I’m experimenting with things that could help here. I’ll post again where there’s something more fully formed to show.

SimonSapin avatar Oct 27 '15 10:10 SimonSapin

Sorry for my vague description. I meant some kind of adapter between a stream of bytes in for examples Windows-1252 and a stream of bytes in utf-8. The unicode stream would be very nice, but there's a lot of code that already works with std::io::Read.

marcusklaas avatar Oct 27 '15 10:10 marcusklaas

That sounds like it could be built on top of "raw" decoders.

SimonSapin avatar Oct 27 '15 11:10 SimonSapin

… probably with an impl of encoding::types::StringWriter for &mut [u8], to be used with the argument to Read::read.

SimonSapin avatar Oct 27 '15 11:10 SimonSapin

Any progress? Anything changed since last time that would make it easier?

bbigras avatar Aug 13 '16 23:08 bbigras

I just came across the same myself. Would this be something that is in the scope of the crate?

mitsuhiko avatar Dec 11 '16 18:12 mitsuhiko

I have to write these impls for a project of mine and would also like to hear whether @lifthrasiir thinks they might be in scope for this crate.

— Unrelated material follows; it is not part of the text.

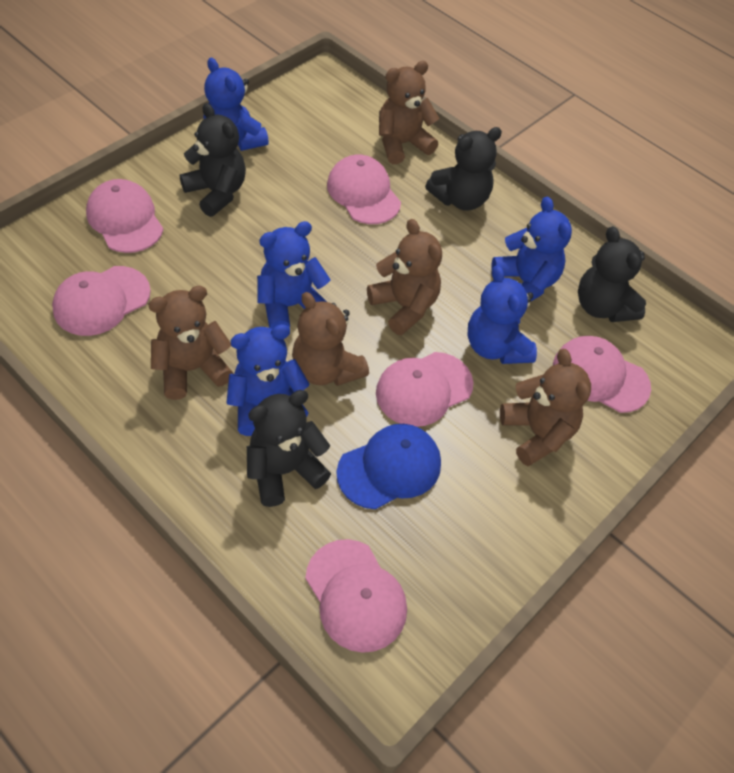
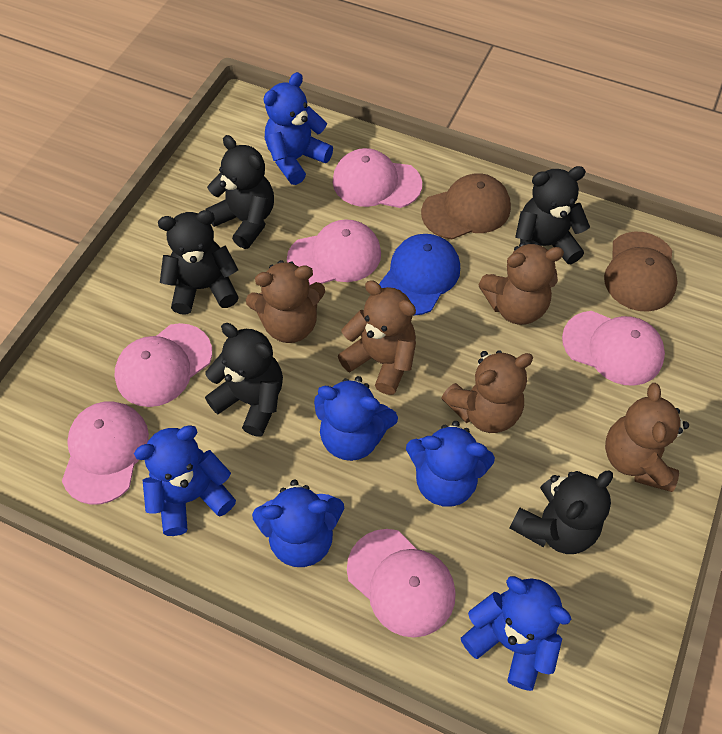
black teddy bear: [180,103,246,217] [247,390,331,507] [425,127,502,211] [578,226,646,322] = 4 -> [158,210,239,315] [205,323,283,437] [206,135,274,249] [509,470,613,554] [515,166,590,264] = 5
blue teddy bear: [203,58,269,151] [226,324,310,436] [257,221,331,329] [468,265,537,364] [491,197,572,302] = 5 -> [134,425,236,536] [252,480,344,567] [264,72,333,185] [314,376,398,461] [406,421,495,507] [461,576,571,691] = 6
brown cap: none = 0 -> [421,173,511,239] [604,231,678,312] = 2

I've also started a conversation on the encoding_rs crate: https://github.com/hsivonen/encoding_rs/issues/8

BurntSushi avatar Mar 08 '17 13:03 BurntSushi

To cross pollinate a bit here from the encoding_rs crate... @SimonSapin and I worked on our own versions of Read trait implementations (except @SimonSapin did quite a bit more!). @SimonSapin's work is in this PR: https://github.com/hsivonen/encoding_rs/pull/9 My work is here: https://github.com/BurntSushi/ripgrep/blob/75f1855a91ca00b5d0e62740595b1b91bc5142a2/src/decoder.rs

The big idea here is that implementing these traits is quite tricky, and neither of our implementations is fully correct. Mine gets most of the way there, but doesn't support single-byte-reads, which means the bytes adapter method doesn't work at all. It's possible to make this work, but requires a bit more book-keeping.

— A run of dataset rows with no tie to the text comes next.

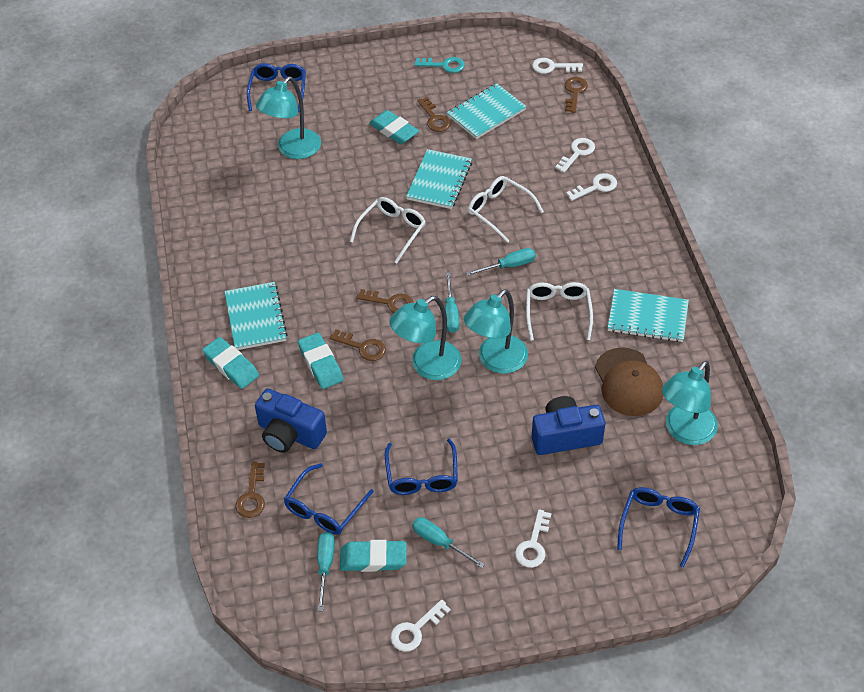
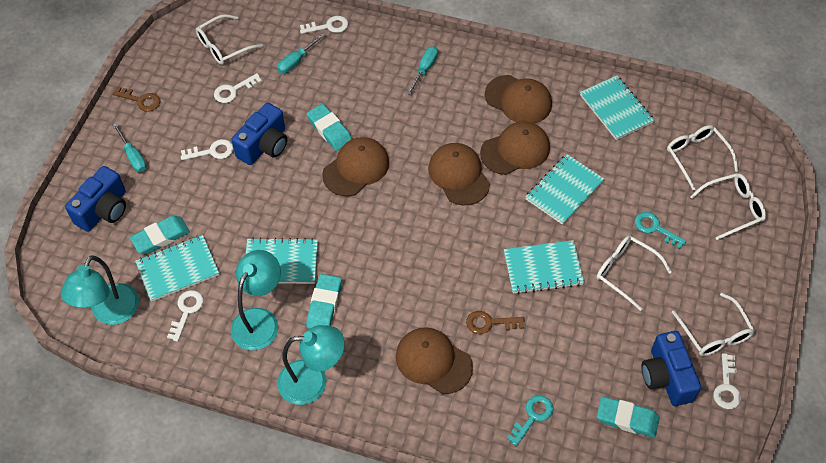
blue camera: [255,388,327,453] [531,396,605,455] = 2 -> [65,166,126,232] [232,103,287,165] [642,331,701,406] = 3
blue glasses: [247,63,306,112] [284,463,374,535] [385,438,458,495] [617,487,700,568] = 4 -> none = 0
brown cap: [595,347,663,416] = 1 -> [322,137,389,196] [396,327,473,394] [428,143,490,205] [480,122,550,175] [485,75,552,124] = 5
brown key: [235,462,265,518] [329,329,386,361] [356,289,414,313] [417,97,451,132] [565,77,588,113] = 5 -> [112,86,161,112] [466,311,525,334] = 2
turquoise key: [414,57,465,73] = 1 -> [507,395,553,446] [635,212,687,249] = 2
turquoise lamp: [256,77,321,159] [389,296,461,380] [464,289,528,374] [662,361,718,445] = 4 -> [61,255,139,325] [231,250,281,350] [277,325,345,405] = 3
turquoise notebook: [224,282,288,350] [406,149,472,209] [447,83,527,139] [608,289,689,342] = 4 -> [135,235,219,302] [245,238,318,284] [504,240,584,294] [525,154,604,225] [580,75,654,140] = 5
turquoise screwdriver: [317,532,335,611] [412,517,485,568] [445,272,459,333] [466,248,536,276] = 4 -> [113,123,146,172] [277,33,325,73] [407,46,438,95] = 3
white glasses: [350,197,426,264] [468,176,544,243] [526,282,593,341] = 3 -> [196,14,263,65] [596,236,672,311] [667,125,738,190] [672,293,755,356] [690,173,766,240] = 5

BurntSushi avatar Mar 13 '17 11:03 BurntSushi

I wonder if the traits are misdesigned for non utf-8 usage. It's weird that they work with both strings and bytes.

mitsuhiko avatar Mar 13 '17 12:03 mitsuhiko

In my case, I very much wanted to ever avoid materializing a &str and the costs associated with it. So operating on &[u8] is perfect.

BurntSushi avatar Mar 13 '17 12:03 BurntSushi